>> START Given text

The Viking Age is a perennial subject for many, a period of about three-and-a-half centuries where the fortunes of various countries across northern Europe were forged out of fire, fury, bloodshed, economic growth, expansion, and all that jazz. Or at least, that is how it first seems; a constant ‘ramping up’ of scale and scope from an isolated raid on Lindisfarne in 793 to the final showdown at Stamford Bridge in 1066. This narrative, moving from raiders to invaders to crusaders, is one of the key tenets of modern storytelling about the Viking Age, covering such famous figures like Erik Bloodaxe, Harald Fairhair, Hardrada, Cnut the Great; some real, many not. But it is such famous figures - Viking Age celebrities - that overshadow and obscure some of the more interesting elements of the period. You’ve all likely heard of Mr. Bloodaxe, right? What about Knutr and Sigfrodr of York? Two kings who ruled about fifty years before him and were some of the first to implement Anglo-Scandinavian coinage in the capital. What about Bjorn Ironside and Ivarr the Boneless? Huge names. A-listers of the Viking Age. People will know who they are either through their perceived pseudo-historical impact or their enduring legacy throughout pop culture. But what about their contemporaries and like-minded kin? What about Sitriuc Silkbeard, Rorik of Dorestad, Bjorn of the Broadwickers? Characters large and small from sagas and chronicles, some ripped straight out of fiction and others embroidered into real political narratives of the ninth and tenth centuries.

>> END Given text
>> START Entries provided

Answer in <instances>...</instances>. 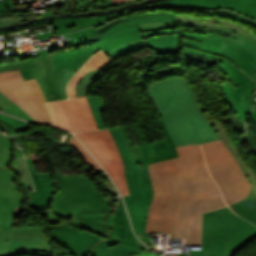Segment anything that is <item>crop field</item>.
I'll use <instances>...</instances> for the list:
<instances>
[{"label":"crop field","instance_id":"obj_36","mask_svg":"<svg viewBox=\"0 0 256 256\" xmlns=\"http://www.w3.org/2000/svg\"><path fill=\"white\" fill-rule=\"evenodd\" d=\"M141 34L144 38L165 35V34H177V29L149 31V32H143Z\"/></svg>","mask_w":256,"mask_h":256},{"label":"crop field","instance_id":"obj_40","mask_svg":"<svg viewBox=\"0 0 256 256\" xmlns=\"http://www.w3.org/2000/svg\"><path fill=\"white\" fill-rule=\"evenodd\" d=\"M0 126H1V129L6 131L8 134H10V135L16 134L17 135V133L14 130H12L11 128H9L8 126H6L5 124H3L1 122H0Z\"/></svg>","mask_w":256,"mask_h":256},{"label":"crop field","instance_id":"obj_29","mask_svg":"<svg viewBox=\"0 0 256 256\" xmlns=\"http://www.w3.org/2000/svg\"><path fill=\"white\" fill-rule=\"evenodd\" d=\"M87 99H88V102L91 106L93 116L96 120V123H97L99 129L105 128V125H104V122H103V119H102V115H101V112H103L104 109H103L100 97L87 96Z\"/></svg>","mask_w":256,"mask_h":256},{"label":"crop field","instance_id":"obj_41","mask_svg":"<svg viewBox=\"0 0 256 256\" xmlns=\"http://www.w3.org/2000/svg\"><path fill=\"white\" fill-rule=\"evenodd\" d=\"M255 98H256V96H255ZM250 118H251V120H252V122H253V124H254V126L256 128V99L254 101V110L251 113Z\"/></svg>","mask_w":256,"mask_h":256},{"label":"crop field","instance_id":"obj_28","mask_svg":"<svg viewBox=\"0 0 256 256\" xmlns=\"http://www.w3.org/2000/svg\"><path fill=\"white\" fill-rule=\"evenodd\" d=\"M12 157V142L9 137L0 134V167H8Z\"/></svg>","mask_w":256,"mask_h":256},{"label":"crop field","instance_id":"obj_2","mask_svg":"<svg viewBox=\"0 0 256 256\" xmlns=\"http://www.w3.org/2000/svg\"><path fill=\"white\" fill-rule=\"evenodd\" d=\"M176 148L179 158L148 166L154 197L145 232L170 233L185 238L186 244H201L202 213L226 204L206 169L200 146Z\"/></svg>","mask_w":256,"mask_h":256},{"label":"crop field","instance_id":"obj_27","mask_svg":"<svg viewBox=\"0 0 256 256\" xmlns=\"http://www.w3.org/2000/svg\"><path fill=\"white\" fill-rule=\"evenodd\" d=\"M116 65L115 63L110 65V66H114ZM110 66L104 68V69H107L109 68ZM102 69V70H104ZM98 71V70H94L88 74H86L83 79L80 81V83L78 84L77 86V89H76V94H77V97L80 96H85L88 89H89V86L98 79V77L100 76V72L102 71Z\"/></svg>","mask_w":256,"mask_h":256},{"label":"crop field","instance_id":"obj_15","mask_svg":"<svg viewBox=\"0 0 256 256\" xmlns=\"http://www.w3.org/2000/svg\"><path fill=\"white\" fill-rule=\"evenodd\" d=\"M176 24H192L206 26L212 29L224 31L228 34L236 33L256 41V35L248 28L239 26L233 22L215 18H194L176 15V22L144 23L137 25L140 32L157 29L177 28Z\"/></svg>","mask_w":256,"mask_h":256},{"label":"crop field","instance_id":"obj_47","mask_svg":"<svg viewBox=\"0 0 256 256\" xmlns=\"http://www.w3.org/2000/svg\"><path fill=\"white\" fill-rule=\"evenodd\" d=\"M232 255V254H231ZM233 256V255H232Z\"/></svg>","mask_w":256,"mask_h":256},{"label":"crop field","instance_id":"obj_13","mask_svg":"<svg viewBox=\"0 0 256 256\" xmlns=\"http://www.w3.org/2000/svg\"><path fill=\"white\" fill-rule=\"evenodd\" d=\"M14 180L15 176L10 170L0 168V227L6 230L13 226L16 216L27 211L26 207L20 206L26 197L11 183Z\"/></svg>","mask_w":256,"mask_h":256},{"label":"crop field","instance_id":"obj_6","mask_svg":"<svg viewBox=\"0 0 256 256\" xmlns=\"http://www.w3.org/2000/svg\"><path fill=\"white\" fill-rule=\"evenodd\" d=\"M209 171L218 183L227 202H236L249 193L248 183L241 169L221 140L201 144Z\"/></svg>","mask_w":256,"mask_h":256},{"label":"crop field","instance_id":"obj_25","mask_svg":"<svg viewBox=\"0 0 256 256\" xmlns=\"http://www.w3.org/2000/svg\"><path fill=\"white\" fill-rule=\"evenodd\" d=\"M145 48H148V46H147L144 38H142V39H138L133 42L124 44L118 48H115V49L107 52L106 54L110 55L112 58H114L116 60L122 56L131 54L135 51L142 50Z\"/></svg>","mask_w":256,"mask_h":256},{"label":"crop field","instance_id":"obj_39","mask_svg":"<svg viewBox=\"0 0 256 256\" xmlns=\"http://www.w3.org/2000/svg\"><path fill=\"white\" fill-rule=\"evenodd\" d=\"M9 4L6 0H0V13L9 12L8 8Z\"/></svg>","mask_w":256,"mask_h":256},{"label":"crop field","instance_id":"obj_5","mask_svg":"<svg viewBox=\"0 0 256 256\" xmlns=\"http://www.w3.org/2000/svg\"><path fill=\"white\" fill-rule=\"evenodd\" d=\"M256 237V227L228 207L203 214L201 250L190 256H228Z\"/></svg>","mask_w":256,"mask_h":256},{"label":"crop field","instance_id":"obj_24","mask_svg":"<svg viewBox=\"0 0 256 256\" xmlns=\"http://www.w3.org/2000/svg\"><path fill=\"white\" fill-rule=\"evenodd\" d=\"M156 55L181 52V36L165 35L146 39Z\"/></svg>","mask_w":256,"mask_h":256},{"label":"crop field","instance_id":"obj_30","mask_svg":"<svg viewBox=\"0 0 256 256\" xmlns=\"http://www.w3.org/2000/svg\"><path fill=\"white\" fill-rule=\"evenodd\" d=\"M68 145L72 146L91 166L93 170L101 168L99 164L92 158V156L86 151V149L79 143V141L75 137L71 136Z\"/></svg>","mask_w":256,"mask_h":256},{"label":"crop field","instance_id":"obj_18","mask_svg":"<svg viewBox=\"0 0 256 256\" xmlns=\"http://www.w3.org/2000/svg\"><path fill=\"white\" fill-rule=\"evenodd\" d=\"M52 233L55 234L61 245L75 256H87L88 251L94 245L106 238V236L93 234L69 223L53 230Z\"/></svg>","mask_w":256,"mask_h":256},{"label":"crop field","instance_id":"obj_33","mask_svg":"<svg viewBox=\"0 0 256 256\" xmlns=\"http://www.w3.org/2000/svg\"><path fill=\"white\" fill-rule=\"evenodd\" d=\"M0 121L14 129L16 132L25 131L33 127L30 124L0 114Z\"/></svg>","mask_w":256,"mask_h":256},{"label":"crop field","instance_id":"obj_11","mask_svg":"<svg viewBox=\"0 0 256 256\" xmlns=\"http://www.w3.org/2000/svg\"><path fill=\"white\" fill-rule=\"evenodd\" d=\"M37 55L17 63L24 80L35 77L48 102L62 99L57 80L63 68L54 66L44 50L37 51Z\"/></svg>","mask_w":256,"mask_h":256},{"label":"crop field","instance_id":"obj_32","mask_svg":"<svg viewBox=\"0 0 256 256\" xmlns=\"http://www.w3.org/2000/svg\"><path fill=\"white\" fill-rule=\"evenodd\" d=\"M0 233L1 234H38V233H45V230L41 226L10 228L7 231L0 228Z\"/></svg>","mask_w":256,"mask_h":256},{"label":"crop field","instance_id":"obj_45","mask_svg":"<svg viewBox=\"0 0 256 256\" xmlns=\"http://www.w3.org/2000/svg\"><path fill=\"white\" fill-rule=\"evenodd\" d=\"M113 3H116V2H122V1H127V0H112Z\"/></svg>","mask_w":256,"mask_h":256},{"label":"crop field","instance_id":"obj_46","mask_svg":"<svg viewBox=\"0 0 256 256\" xmlns=\"http://www.w3.org/2000/svg\"><path fill=\"white\" fill-rule=\"evenodd\" d=\"M180 256H185V253L182 252V255H180Z\"/></svg>","mask_w":256,"mask_h":256},{"label":"crop field","instance_id":"obj_42","mask_svg":"<svg viewBox=\"0 0 256 256\" xmlns=\"http://www.w3.org/2000/svg\"><path fill=\"white\" fill-rule=\"evenodd\" d=\"M248 76H250L253 81L256 83V74H252V73H248V72H245Z\"/></svg>","mask_w":256,"mask_h":256},{"label":"crop field","instance_id":"obj_3","mask_svg":"<svg viewBox=\"0 0 256 256\" xmlns=\"http://www.w3.org/2000/svg\"><path fill=\"white\" fill-rule=\"evenodd\" d=\"M63 182L64 191L56 193L51 211L64 219L72 216L74 219L69 223L74 226L152 253L131 231L121 198L117 205V214L111 216L107 200L99 194L95 184L87 177L66 179Z\"/></svg>","mask_w":256,"mask_h":256},{"label":"crop field","instance_id":"obj_38","mask_svg":"<svg viewBox=\"0 0 256 256\" xmlns=\"http://www.w3.org/2000/svg\"><path fill=\"white\" fill-rule=\"evenodd\" d=\"M13 69H18L16 63L0 65V72L1 71L13 70Z\"/></svg>","mask_w":256,"mask_h":256},{"label":"crop field","instance_id":"obj_34","mask_svg":"<svg viewBox=\"0 0 256 256\" xmlns=\"http://www.w3.org/2000/svg\"><path fill=\"white\" fill-rule=\"evenodd\" d=\"M12 169L16 170L18 174H23L24 176L21 177L22 184L26 187V190H33L30 175L27 171V167H21L18 159L15 160L14 164L11 166Z\"/></svg>","mask_w":256,"mask_h":256},{"label":"crop field","instance_id":"obj_4","mask_svg":"<svg viewBox=\"0 0 256 256\" xmlns=\"http://www.w3.org/2000/svg\"><path fill=\"white\" fill-rule=\"evenodd\" d=\"M175 21L168 13L137 14L111 22L99 30L94 27L64 35L65 46L46 49L56 66L77 70L94 53L107 52L121 44L141 38L135 24L143 22Z\"/></svg>","mask_w":256,"mask_h":256},{"label":"crop field","instance_id":"obj_16","mask_svg":"<svg viewBox=\"0 0 256 256\" xmlns=\"http://www.w3.org/2000/svg\"><path fill=\"white\" fill-rule=\"evenodd\" d=\"M197 105L199 106L200 110L205 111L206 108L200 105L198 99L194 100ZM201 111V112H202ZM208 121L211 123L213 128L215 129L217 135L220 137L222 142L225 144V146L229 149V151L232 153L235 161L238 163L242 171L244 172L248 182H252L251 191L247 195V197L243 200H240L232 205H230V209L236 212L238 215L242 214L244 212L250 211L255 207V205L250 201L252 199H256V175L254 172L248 167V165L245 163L243 158L241 157L240 153L237 151L233 143L230 141L224 127L220 123L219 120H214L213 117H207ZM252 194V195H251ZM235 213V214H236Z\"/></svg>","mask_w":256,"mask_h":256},{"label":"crop field","instance_id":"obj_19","mask_svg":"<svg viewBox=\"0 0 256 256\" xmlns=\"http://www.w3.org/2000/svg\"><path fill=\"white\" fill-rule=\"evenodd\" d=\"M30 168L36 192H28L31 206L36 210L50 209V203L54 194L58 191L53 187V179L50 172L38 174L33 163L32 155H25ZM57 180L60 190H63L61 172H57Z\"/></svg>","mask_w":256,"mask_h":256},{"label":"crop field","instance_id":"obj_17","mask_svg":"<svg viewBox=\"0 0 256 256\" xmlns=\"http://www.w3.org/2000/svg\"><path fill=\"white\" fill-rule=\"evenodd\" d=\"M178 34L182 35V44L195 46L218 55H220L227 41L256 53V44L238 35H232L228 40V37L197 29L193 33L178 32Z\"/></svg>","mask_w":256,"mask_h":256},{"label":"crop field","instance_id":"obj_35","mask_svg":"<svg viewBox=\"0 0 256 256\" xmlns=\"http://www.w3.org/2000/svg\"><path fill=\"white\" fill-rule=\"evenodd\" d=\"M75 73L73 70L69 69H63L62 74L59 78L58 84H59V91L61 93V96L63 99L68 98L67 93L65 92V85L67 84L68 80L71 78V76Z\"/></svg>","mask_w":256,"mask_h":256},{"label":"crop field","instance_id":"obj_10","mask_svg":"<svg viewBox=\"0 0 256 256\" xmlns=\"http://www.w3.org/2000/svg\"><path fill=\"white\" fill-rule=\"evenodd\" d=\"M55 126L72 132L97 130L86 97L48 103Z\"/></svg>","mask_w":256,"mask_h":256},{"label":"crop field","instance_id":"obj_48","mask_svg":"<svg viewBox=\"0 0 256 256\" xmlns=\"http://www.w3.org/2000/svg\"><path fill=\"white\" fill-rule=\"evenodd\" d=\"M1 131V130H0Z\"/></svg>","mask_w":256,"mask_h":256},{"label":"crop field","instance_id":"obj_7","mask_svg":"<svg viewBox=\"0 0 256 256\" xmlns=\"http://www.w3.org/2000/svg\"><path fill=\"white\" fill-rule=\"evenodd\" d=\"M182 49L212 57L222 63L217 67L227 76L229 80L223 85L217 87L225 96L223 100L232 109L244 126V121L252 107L253 93L256 91L253 81L243 74L230 61L222 57L189 47L182 46Z\"/></svg>","mask_w":256,"mask_h":256},{"label":"crop field","instance_id":"obj_23","mask_svg":"<svg viewBox=\"0 0 256 256\" xmlns=\"http://www.w3.org/2000/svg\"><path fill=\"white\" fill-rule=\"evenodd\" d=\"M114 61L106 56L102 51L94 55L79 71L73 76L70 83L67 86L69 98L75 97V88L83 75L93 69H101Z\"/></svg>","mask_w":256,"mask_h":256},{"label":"crop field","instance_id":"obj_12","mask_svg":"<svg viewBox=\"0 0 256 256\" xmlns=\"http://www.w3.org/2000/svg\"><path fill=\"white\" fill-rule=\"evenodd\" d=\"M27 254L55 256L51 246V239H48L46 234H0V256H14Z\"/></svg>","mask_w":256,"mask_h":256},{"label":"crop field","instance_id":"obj_44","mask_svg":"<svg viewBox=\"0 0 256 256\" xmlns=\"http://www.w3.org/2000/svg\"><path fill=\"white\" fill-rule=\"evenodd\" d=\"M133 1H137V0H131V1L122 2V3H128V2H133ZM122 3H116L115 5L122 4Z\"/></svg>","mask_w":256,"mask_h":256},{"label":"crop field","instance_id":"obj_43","mask_svg":"<svg viewBox=\"0 0 256 256\" xmlns=\"http://www.w3.org/2000/svg\"><path fill=\"white\" fill-rule=\"evenodd\" d=\"M133 256H157V255L148 254V253H143V254H136V255H133Z\"/></svg>","mask_w":256,"mask_h":256},{"label":"crop field","instance_id":"obj_14","mask_svg":"<svg viewBox=\"0 0 256 256\" xmlns=\"http://www.w3.org/2000/svg\"><path fill=\"white\" fill-rule=\"evenodd\" d=\"M158 8L230 9L256 20V0H165Z\"/></svg>","mask_w":256,"mask_h":256},{"label":"crop field","instance_id":"obj_37","mask_svg":"<svg viewBox=\"0 0 256 256\" xmlns=\"http://www.w3.org/2000/svg\"><path fill=\"white\" fill-rule=\"evenodd\" d=\"M252 202L256 205V200H253ZM239 216L243 217L244 219H246L256 225V209H254L250 212L244 213L242 215H239Z\"/></svg>","mask_w":256,"mask_h":256},{"label":"crop field","instance_id":"obj_22","mask_svg":"<svg viewBox=\"0 0 256 256\" xmlns=\"http://www.w3.org/2000/svg\"><path fill=\"white\" fill-rule=\"evenodd\" d=\"M143 252V250L105 239L94 246L92 250L89 251L88 256H130L132 254Z\"/></svg>","mask_w":256,"mask_h":256},{"label":"crop field","instance_id":"obj_8","mask_svg":"<svg viewBox=\"0 0 256 256\" xmlns=\"http://www.w3.org/2000/svg\"><path fill=\"white\" fill-rule=\"evenodd\" d=\"M0 91L23 108L38 123L53 126L44 106L47 101L35 78L24 81L18 70L1 72Z\"/></svg>","mask_w":256,"mask_h":256},{"label":"crop field","instance_id":"obj_9","mask_svg":"<svg viewBox=\"0 0 256 256\" xmlns=\"http://www.w3.org/2000/svg\"><path fill=\"white\" fill-rule=\"evenodd\" d=\"M76 136L103 165L122 195L129 194L124 178L123 164L109 130L78 133Z\"/></svg>","mask_w":256,"mask_h":256},{"label":"crop field","instance_id":"obj_31","mask_svg":"<svg viewBox=\"0 0 256 256\" xmlns=\"http://www.w3.org/2000/svg\"><path fill=\"white\" fill-rule=\"evenodd\" d=\"M192 12H199V13H206V14L222 16V17L230 18V19L240 21V22H243V23H247V24H250V25L256 27V22L255 21L243 18V17H241L239 15H236V14H234L232 12H229V11H192Z\"/></svg>","mask_w":256,"mask_h":256},{"label":"crop field","instance_id":"obj_20","mask_svg":"<svg viewBox=\"0 0 256 256\" xmlns=\"http://www.w3.org/2000/svg\"><path fill=\"white\" fill-rule=\"evenodd\" d=\"M157 9L156 4H150V5H145L141 7L134 8L132 10H125L121 13H115L107 16H97V17H90V18H64V19H52L49 20L53 32H46V33H41L35 35L37 40L48 38L49 35L51 34H65L68 32L75 31L77 29H83L92 25H96L99 23H102L108 19L125 15L128 13L140 11V10H153Z\"/></svg>","mask_w":256,"mask_h":256},{"label":"crop field","instance_id":"obj_26","mask_svg":"<svg viewBox=\"0 0 256 256\" xmlns=\"http://www.w3.org/2000/svg\"><path fill=\"white\" fill-rule=\"evenodd\" d=\"M1 93V92H0ZM0 109L5 110V113L10 115L35 122L28 114H26L21 108L14 104L7 97L0 94Z\"/></svg>","mask_w":256,"mask_h":256},{"label":"crop field","instance_id":"obj_21","mask_svg":"<svg viewBox=\"0 0 256 256\" xmlns=\"http://www.w3.org/2000/svg\"><path fill=\"white\" fill-rule=\"evenodd\" d=\"M221 55L227 57L229 60L236 63L244 71L256 73V54L255 53L250 52L246 49L237 47L230 43H227Z\"/></svg>","mask_w":256,"mask_h":256},{"label":"crop field","instance_id":"obj_1","mask_svg":"<svg viewBox=\"0 0 256 256\" xmlns=\"http://www.w3.org/2000/svg\"><path fill=\"white\" fill-rule=\"evenodd\" d=\"M148 95L162 119L157 120L165 137L148 144L138 123L133 124L140 145L132 146L126 127L109 129L124 163L130 195L123 196L133 228L149 248L157 250L144 233L153 189L147 165L176 158L175 146L218 140L198 109L192 86L183 77H172L148 86ZM137 213V214H136Z\"/></svg>","mask_w":256,"mask_h":256}]
</instances>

>> END Entries provided

→ What to work on
(a) Using the passage on the Viking Age, decide whether each statement agrees with it, answering yes or no and quoting the words that settle it: (i) the raid on Lindisfarne took place in 793; (ii) Knutr and Sigfrodr ruled about fifty years after Erik Bloodaxe; (iii) the Viking Age spanned roughly five centuries.
(b) In the passage on the Viking Age, name every figure listed in the sentence that begins "This narrative, moving from raiders to invaders to crusaders".
(c) Render this sentence from the passage on the Viking Age in Spanish: "But it is such famous figures - Viking Age celebrities - that overshadow and obscure some of the more interesting elements of the period."
The lines have no role in this work.

→ Solutions below
(a)
(i) Yes: "an isolated raid on Lindisfarne in 793"
(ii) No: "Two kings who ruled about fifty years before him"
(iii) No: "a period of about three-and-a-half centuries"

(b) Erik Bloodaxe, Harald Fairhair, Hardrada, Cnut the Great

(c) Pero son tales figuras famosas, las celebridades de la era vikinga, las que eclipsan y oscurecen algunos de los elementos más interesantes del periodo.